=== TEXTAUSZUG ===
Adorno war skeptisch bis in den innersten Kern seiner Syntax. Die Existenz eines Ortes wie Auschwitz war für Adorno mehr noch als das Verschwinden des Proletariats als Subjekt des geschichtlichen Fortschritts eine Erschütterung, die sein Denken in jeder Faser durchdrang. Aufgewachsen in der Idylle einer wohlhabenden, assimilierten, kultursinnigen jüdischen Bürgerfamilie, blieb die Vertreibung aus dem Paradies eines Antisemitismus-freien Lebens, wie das im Frankfurt der 20er-Jahre, ein Schock, dessen Urgewalt Kritik und Negation als Fundamentalmechanik im Werk Adornos implantierte. Die bürgerliche Welt des Nachkriegsdeutschlands blieb ihm ebenso fremd wie sein amerikanisches Exil in New York und Los Angeles. Grundsätzlicher noch als die jeweiligen gesellschaftlichen Formationen hatte Adorno eine Abneigung gegen fast alle Formationen von Kollektivität. Weder als Linker noch als Jude, weder als Deutscher noch als Anti-Deutscher, weder als Philosoph noch als Künstler fühlte er sich wohl beim Gedanken, Teil von etwas zu sein. Die Zeitgenossenschaft ist so die philosophischste und immateriellste Form der Gemeinschaft, die sich denken lässt. Die Mode ist die Uniform der Zeitgenossen in denkbar freiester Form.
===
ZU ERLEDIGENDE AUFGABEN:
(1) Gib den Absatz im Textauszug, der mit „Adorno war skeptisch“ beginnt, kürzer in Stichpunkten wieder und behalte dabei seine wesentlichen Fakten bei.
(2) Führe den Textauszug über Adorno im Anschluss an seinen letzten Satz fort.
Das Material stammt aus einer anderen Quelle als der Textauszug.
=== DATENAUSZUG ===
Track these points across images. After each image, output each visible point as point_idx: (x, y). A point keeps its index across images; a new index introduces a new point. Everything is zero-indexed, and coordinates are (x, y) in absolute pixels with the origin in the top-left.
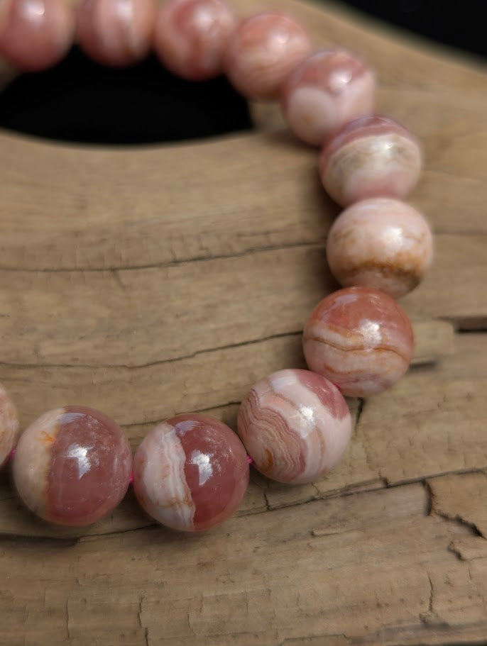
===
ANTWORTLISTE:
(1)
- Adorno war bis in seine Syntax hinein skeptisch.
- Auschwitz erschütterte sein Denken noch stärker als das Verschwinden des Proletariats als Subjekt des geschichtlichen Fortschritts.
- Er wuchs in einer wohlhabenden, assimilierten, kultursinnigen jüdischen Bürgerfamilie auf. Die Vertreibung aus einem antisemitismusfreien Leben wie im Frankfurt der 20er-Jahre blieb für ihn ein Schock. Dieser machte Kritik und Negation zur Grundmechanik seines Werks.
- Das bürgerliche Nachkriegsdeutschland blieb ihm ebenso fremd wie sein Exil in New York und Los Angeles.
- Grundsätzlich lehnte er fast alle Formen von Kollektivität ab. Weder als Linker noch als Jude, weder als Deutscher noch als Anti-Deutscher, weder als Philosoph noch als Künstler mochte er Teil von etwas sein.
- Zeitgenossenschaft ist die philosophischste und immateriellste denkbare Form der Gemeinschaft. Die Mode ist die Uniform der Zeitgenossen in freiester Form.

(2)
Die Forderung, modern zu sein, lässt sich nicht problemlos in jene übersetzen, die heißt, modisch zu sein. Es heißt aber in beiden Fällen, dem von Hegel normierten Eichmaß der vierten Dimension gerecht zu werden. Und das Fließende, Reißende des Strömens der Zeit zu verstehen. Wer stehen bleibt, wird abgestanden. Für Adorno ein ekliges Gefühl: „Weil jedoch Kunst ihren Zeitkern nicht in stofflicher Aktualität, sondern in ihrer immanenten Durchbildung hat, wendet jene Norm bei aller Reflektiertheit sich an ein in gewissem Sinn Bewußtloses, an die Innervation, den Ekel vorm Abgestandenen.“ In einer Art vorgeschalteten Klärwerks des Zeitgeistes kann sie Sichtungen und Wertungen vornehmen, die dann von den Künstlern verwertet werden, deren Intention im Werk über den Tag hinausreicht. Was Adorno aus mangelndem Wissen übersehen muss, ist die Tatsache, dass viele Modemacher ihre aktuellen Schöpfungen schon perspektivisch auf den Gesamtzusammenhang ihres Werkes und ihres Stiles entwerfen.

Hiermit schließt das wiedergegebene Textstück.